* **WHAT THE TASK ASKS**: Nothing should differ between your output and the entries below.

* **AVAILABLE DATA**:
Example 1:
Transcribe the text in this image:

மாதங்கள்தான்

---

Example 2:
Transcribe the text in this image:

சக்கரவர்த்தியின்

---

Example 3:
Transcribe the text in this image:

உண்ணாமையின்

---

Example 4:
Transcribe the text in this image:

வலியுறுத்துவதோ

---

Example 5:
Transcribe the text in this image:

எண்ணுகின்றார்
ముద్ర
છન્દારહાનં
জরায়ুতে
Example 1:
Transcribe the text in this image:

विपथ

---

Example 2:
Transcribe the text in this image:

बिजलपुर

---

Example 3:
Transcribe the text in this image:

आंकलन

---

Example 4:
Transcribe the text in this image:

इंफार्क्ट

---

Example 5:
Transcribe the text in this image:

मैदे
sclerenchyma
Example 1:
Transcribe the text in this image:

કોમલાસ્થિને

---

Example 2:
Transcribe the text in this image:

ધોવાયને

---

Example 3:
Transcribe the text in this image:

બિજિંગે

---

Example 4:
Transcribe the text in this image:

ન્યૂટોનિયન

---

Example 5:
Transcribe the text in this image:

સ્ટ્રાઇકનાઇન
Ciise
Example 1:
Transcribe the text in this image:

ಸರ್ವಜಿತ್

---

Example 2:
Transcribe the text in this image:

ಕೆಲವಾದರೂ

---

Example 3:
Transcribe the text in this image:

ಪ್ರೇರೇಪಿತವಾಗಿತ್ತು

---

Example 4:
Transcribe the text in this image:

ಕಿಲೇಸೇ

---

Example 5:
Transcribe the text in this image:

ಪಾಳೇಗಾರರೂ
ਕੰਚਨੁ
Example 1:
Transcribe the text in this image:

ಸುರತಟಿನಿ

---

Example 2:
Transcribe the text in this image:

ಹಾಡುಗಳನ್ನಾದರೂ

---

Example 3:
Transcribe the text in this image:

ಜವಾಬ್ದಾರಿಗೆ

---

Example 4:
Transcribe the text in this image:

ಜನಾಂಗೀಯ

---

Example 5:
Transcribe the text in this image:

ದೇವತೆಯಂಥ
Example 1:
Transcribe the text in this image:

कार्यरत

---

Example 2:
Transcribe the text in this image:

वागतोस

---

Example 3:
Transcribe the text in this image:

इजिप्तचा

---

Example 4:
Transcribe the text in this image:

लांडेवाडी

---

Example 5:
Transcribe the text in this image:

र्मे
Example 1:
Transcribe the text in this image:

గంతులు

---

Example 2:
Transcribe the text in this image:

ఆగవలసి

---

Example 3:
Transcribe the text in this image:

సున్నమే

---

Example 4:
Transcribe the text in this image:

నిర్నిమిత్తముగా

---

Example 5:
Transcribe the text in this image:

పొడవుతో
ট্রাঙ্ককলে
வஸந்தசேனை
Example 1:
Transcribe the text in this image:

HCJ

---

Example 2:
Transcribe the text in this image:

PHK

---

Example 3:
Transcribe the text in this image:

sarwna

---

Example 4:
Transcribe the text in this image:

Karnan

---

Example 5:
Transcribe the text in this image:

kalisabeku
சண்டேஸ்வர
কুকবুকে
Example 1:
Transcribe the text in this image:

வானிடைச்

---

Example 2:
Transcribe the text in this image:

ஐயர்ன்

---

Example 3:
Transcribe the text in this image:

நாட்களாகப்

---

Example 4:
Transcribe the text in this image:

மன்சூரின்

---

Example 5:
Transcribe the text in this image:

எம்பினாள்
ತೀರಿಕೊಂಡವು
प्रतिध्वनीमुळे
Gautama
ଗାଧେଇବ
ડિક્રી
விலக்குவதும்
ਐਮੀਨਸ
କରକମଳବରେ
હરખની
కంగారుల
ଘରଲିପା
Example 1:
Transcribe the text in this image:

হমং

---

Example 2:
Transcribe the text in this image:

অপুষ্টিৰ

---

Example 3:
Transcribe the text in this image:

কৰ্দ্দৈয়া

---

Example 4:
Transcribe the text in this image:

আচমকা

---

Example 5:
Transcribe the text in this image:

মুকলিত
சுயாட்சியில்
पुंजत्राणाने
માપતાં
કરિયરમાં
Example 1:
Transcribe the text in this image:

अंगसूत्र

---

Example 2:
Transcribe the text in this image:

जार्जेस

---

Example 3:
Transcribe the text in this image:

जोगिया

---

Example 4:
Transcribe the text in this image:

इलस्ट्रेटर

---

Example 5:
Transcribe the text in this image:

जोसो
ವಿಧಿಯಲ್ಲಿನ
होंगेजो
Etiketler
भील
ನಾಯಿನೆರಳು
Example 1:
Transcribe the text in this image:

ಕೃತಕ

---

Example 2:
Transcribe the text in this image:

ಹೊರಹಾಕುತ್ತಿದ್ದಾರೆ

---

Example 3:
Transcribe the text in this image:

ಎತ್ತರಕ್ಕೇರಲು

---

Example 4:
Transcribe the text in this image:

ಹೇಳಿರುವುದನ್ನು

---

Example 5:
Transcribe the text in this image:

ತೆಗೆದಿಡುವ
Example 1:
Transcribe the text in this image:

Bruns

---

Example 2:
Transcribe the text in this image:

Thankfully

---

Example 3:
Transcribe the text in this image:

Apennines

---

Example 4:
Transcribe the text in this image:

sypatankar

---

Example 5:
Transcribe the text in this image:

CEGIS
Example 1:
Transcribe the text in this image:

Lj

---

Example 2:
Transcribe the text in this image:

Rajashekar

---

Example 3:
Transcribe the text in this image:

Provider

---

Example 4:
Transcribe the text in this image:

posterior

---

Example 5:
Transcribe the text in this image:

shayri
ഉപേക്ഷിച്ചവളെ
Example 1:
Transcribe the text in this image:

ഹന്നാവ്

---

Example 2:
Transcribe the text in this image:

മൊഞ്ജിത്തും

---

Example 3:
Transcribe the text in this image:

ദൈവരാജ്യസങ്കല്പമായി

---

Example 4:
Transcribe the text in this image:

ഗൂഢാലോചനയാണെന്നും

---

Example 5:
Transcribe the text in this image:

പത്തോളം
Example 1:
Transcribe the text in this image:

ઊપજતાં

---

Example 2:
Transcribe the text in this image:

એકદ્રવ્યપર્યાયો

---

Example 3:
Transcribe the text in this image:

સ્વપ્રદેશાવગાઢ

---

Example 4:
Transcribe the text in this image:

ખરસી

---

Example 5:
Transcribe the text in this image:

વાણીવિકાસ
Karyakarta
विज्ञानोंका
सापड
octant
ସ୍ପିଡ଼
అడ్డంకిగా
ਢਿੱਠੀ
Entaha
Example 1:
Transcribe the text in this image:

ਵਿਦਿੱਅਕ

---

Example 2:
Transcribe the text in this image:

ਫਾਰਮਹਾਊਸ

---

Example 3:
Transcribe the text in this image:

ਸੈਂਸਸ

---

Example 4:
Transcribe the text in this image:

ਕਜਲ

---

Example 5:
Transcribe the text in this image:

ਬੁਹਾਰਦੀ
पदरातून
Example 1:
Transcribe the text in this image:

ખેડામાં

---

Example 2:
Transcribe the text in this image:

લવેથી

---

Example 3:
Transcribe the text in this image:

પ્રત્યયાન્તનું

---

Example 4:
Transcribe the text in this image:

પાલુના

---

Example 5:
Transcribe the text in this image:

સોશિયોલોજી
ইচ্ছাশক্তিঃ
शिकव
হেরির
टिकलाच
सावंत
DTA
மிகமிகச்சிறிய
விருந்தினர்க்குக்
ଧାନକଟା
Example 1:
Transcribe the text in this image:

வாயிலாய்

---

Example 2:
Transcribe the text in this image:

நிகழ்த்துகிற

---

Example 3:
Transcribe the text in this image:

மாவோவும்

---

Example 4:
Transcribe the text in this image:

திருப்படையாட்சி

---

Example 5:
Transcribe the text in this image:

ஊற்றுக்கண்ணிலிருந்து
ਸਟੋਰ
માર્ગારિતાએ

* **YOUR SOLUTION**:
Example 1:
Transcribe the text in this image:

மாதங்கள்தான்

---

Example 2:
Transcribe the text in this image:

சக்கரவர்த்தியின்

---

Example 3:
Transcribe the text in this image:

உண்ணாமையின்

---

Example 4:
Transcribe the text in this image:

வலியுறுத்துவதோ

---

Example 5:
Transcribe the text in this image:

எண்ணுகின்றார்
ముద్ర
છન્દારહાનં
জরায়ুতে
Example 1:
Transcribe the text in this image:

विपथ

---

Example 2:
Transcribe the text in this image:

बिजलपुर

---

Example 3:
Transcribe the text in this image:

आंकलन

---

Example 4:
Transcribe the text in this image:

इंफार्क्ट

---

Example 5:
Transcribe the text in this image:

मैदे
sclerenchyma
Example 1:
Transcribe the text in this image:

કોમલાસ્થિને

---

Example 2:
Transcribe the text in this image:

ધોવાયને

---

Example 3:
Transcribe the text in this image:

બિજિંગે

---

Example 4:
Transcribe the text in this image:

ન્યૂટોનિયન

---

Example 5:
Transcribe the text in this image:

સ્ટ્રાઇકનાઇન
Ciise
Example 1:
Transcribe the text in this image:

ಸರ್ವಜಿತ್

---

Example 2:
Transcribe the text in this image:

ಕೆಲವಾದರೂ

---

Example 3:
Transcribe the text in this image:

ಪ್ರೇರೇಪಿತವಾಗಿತ್ತು

---

Example 4:
Transcribe the text in this image:

ಕಿಲೇಸೇ

---

Example 5:
Transcribe the text in this image:

ಪಾಳೇಗಾರರೂ
ਕੰਚਨੁ
Example 1:
Transcribe the text in this image:

ಸುರತಟಿನಿ

---

Example 2:
Transcribe the text in this image:

ಹಾಡುಗಳನ್ನಾದರೂ

---

Example 3:
Transcribe the text in this image:

ಜವಾಬ್ದಾರಿಗೆ

---

Example 4:
Transcribe the text in this image:

ಜನಾಂಗೀಯ

---

Example 5:
Transcribe the text in this image:

ದೇವತೆಯಂಥ
Example 1:
Transcribe the text in this image:

कार्यरत

---

Example 2:
Transcribe the text in this image:

वागतोस

---

Example 3:
Transcribe the text in this image:

इजिप्तचा

---

Example 4:
Transcribe the text in this image:

लांडेवाडी

---

Example 5:
Transcribe the text in this image:

र्मे
Example 1:
Transcribe the text in this image:

గంతులు

---

Example 2:
Transcribe the text in this image:

ఆగవలసి

---

Example 3:
Transcribe the text in this image:

సున్నమే

---

Example 4:
Transcribe the text in this image:

నిర్నిమిత్తముగా

---

Example 5:
Transcribe the text in this image:

పొడవుతో
ট্রাঙ্ককলে
வஸந்தசேனை
Example 1:
Transcribe the text in this image:

HCJ

---

Example 2:
Transcribe the text in this image:

PHK

---

Example 3:
Transcribe the text in this image:

sarwna

---

Example 4:
Transcribe the text in this image:

Karnan

---

Example 5:
Transcribe the text in this image:

kalisabeku
சண்டேஸ்வர
কুকবুকে
Example 1:
Transcribe the text in this image:

வானிடைச்

---

Example 2:
Transcribe the text in this image:

ஐயர்ன்

---

Example 3:
Transcribe the text in this image:

நாட்களாகப்

---

Example 4:
Transcribe the text in this image:

மன்சூரின்

---

Example 5:
Transcribe the text in this image:

எம்பினாள்
ತೀರಿಕೊಂಡವು
प्रतिध्वनीमुळे
Gautama
ଗାଧେଇବ
ડિક્રી
விலக்குவதும்
ਐਮੀਨਸ
କରକମଳବରେ
હરખની
కంగారుల
ଘରଲିପା
Example 1:
Transcribe the text in this image:

হমং

---

Example 2:
Transcribe the text in this image:

অপুষ্টিৰ

---

Example 3:
Transcribe the text in this image:

কৰ্দ্দৈয়া

---

Example 4:
Transcribe the text in this image:

আচমকা

---

Example 5:
Transcribe the text in this image:

মুকলিত
சுயாட்சியில்
पुंजत्राणाने
માપતાં
કરિયરમાં
Example 1:
Transcribe the text in this image:

अंगसूत्र

---

Example 2:
Transcribe the text in this image:

जार्जेस

---

Example 3:
Transcribe the text in this image:

जोगिया

---

Example 4:
Transcribe the text in this image:

इलस्ट्रेटर

---

Example 5:
Transcribe the text in this image:

जोसो
ವಿಧಿಯಲ್ಲಿನ
होंगेजो
Etiketler
भील
ನಾಯಿನೆರಳು
Example 1:
Transcribe the text in this image:

ಕೃತಕ

---

Example 2:
Transcribe the text in this image:

ಹೊರಹಾಕುತ್ತಿದ್ದಾರೆ

---

Example 3:
Transcribe the text in this image:

ಎತ್ತರಕ್ಕೇರಲು

---

Example 4:
Transcribe the text in this image:

ಹೇಳಿರುವುದನ್ನು

---

Example 5:
Transcribe the text in this image:

ತೆಗೆದಿಡುವ
Example 1:
Transcribe the text in this image:

Bruns

---

Example 2:
Transcribe the text in this image:

Thankfully

---

Example 3:
Transcribe the text in this image:

Apennines

---

Example 4:
Transcribe the text in this image:

sypatankar

---

Example 5:
Transcribe the text in this image:

CEGIS
Example 1:
Transcribe the text in this image:

Lj

---

Example 2:
Transcribe the text in this image:

Rajashekar

---

Example 3:
Transcribe the text in this image:

Provider

---

Example 4:
Transcribe the text in this image:

posterior

---

Example 5:
Transcribe the text in this image:

shayri
ഉപേക്ഷിച്ചവളെ
Example 1:
Transcribe the text in this image:

ഹന്നാവ്

---

Example 2:
Transcribe the text in this image:

മൊഞ്ജിത്തും

---

Example 3:
Transcribe the text in this image:

ദൈവരാജ്യസങ്കല്പമായി

---

Example 4:
Transcribe the text in this image:

ഗൂഢാലോചനയാണെന്നും

---

Example 5:
Transcribe the text in this image:

പത്തോളം
Example 1:
Transcribe the text in this image:

ઊપજતાં

---

Example 2:
Transcribe the text in this image:

એકદ્રવ્યપર્યાયો

---

Example 3:
Transcribe the text in this image:

સ્વપ્રદેશાવગાઢ

---

Example 4:
Transcribe the text in this image:

ખરસી

---

Example 5:
Transcribe the text in this image:

વાણીવિકાસ
Karyakarta
विज्ञानोंका
सापड
octant
ସ୍ପିଡ଼
అడ్డంకిగా
ਢਿੱਠੀ
Entaha
Example 1:
Transcribe the text in this image:

ਵਿਦਿੱਅਕ

---

Example 2:
Transcribe the text in this image:

ਫਾਰਮਹਾਊਸ

---

Example 3:
Transcribe the text in this image:

ਸੈਂਸਸ

---

Example 4:
Transcribe the text in this image:

ਕਜਲ

---

Example 5:
Transcribe the text in this image:

ਬੁਹਾਰਦੀ
पदरातून
Example 1:
Transcribe the text in this image:

ખેડામાં

---

Example 2:
Transcribe the text in this image:

લવેથી

---

Example 3:
Transcribe the text in this image:

પ્રત્યયાન્તનું

---

Example 4:
Transcribe the text in this image:

પાલુના

---

Example 5:
Transcribe the text in this image:

સોશિયોલોજી
ইচ্ছাশক্তিঃ
शिकव
হেরির
टिकलाच
सावंत
DTA
மிகமிகச்சிறிய
விருந்தினர்க்குக்
ଧାନକଟା
Example 1:
Transcribe the text in this image:

வாயிலாய்

---

Example 2:
Transcribe the text in this image:

நிகழ்த்துகிற

---

Example 3:
Transcribe the text in this image:

மாவோவும்

---

Example 4:
Transcribe the text in this image:

திருப்படையாட்சி

---

Example 5:
Transcribe the text in this image:

ஊற்றுக்கண்ணிலிருந்து
ਸਟੋਰ
માર્ગારિતાએ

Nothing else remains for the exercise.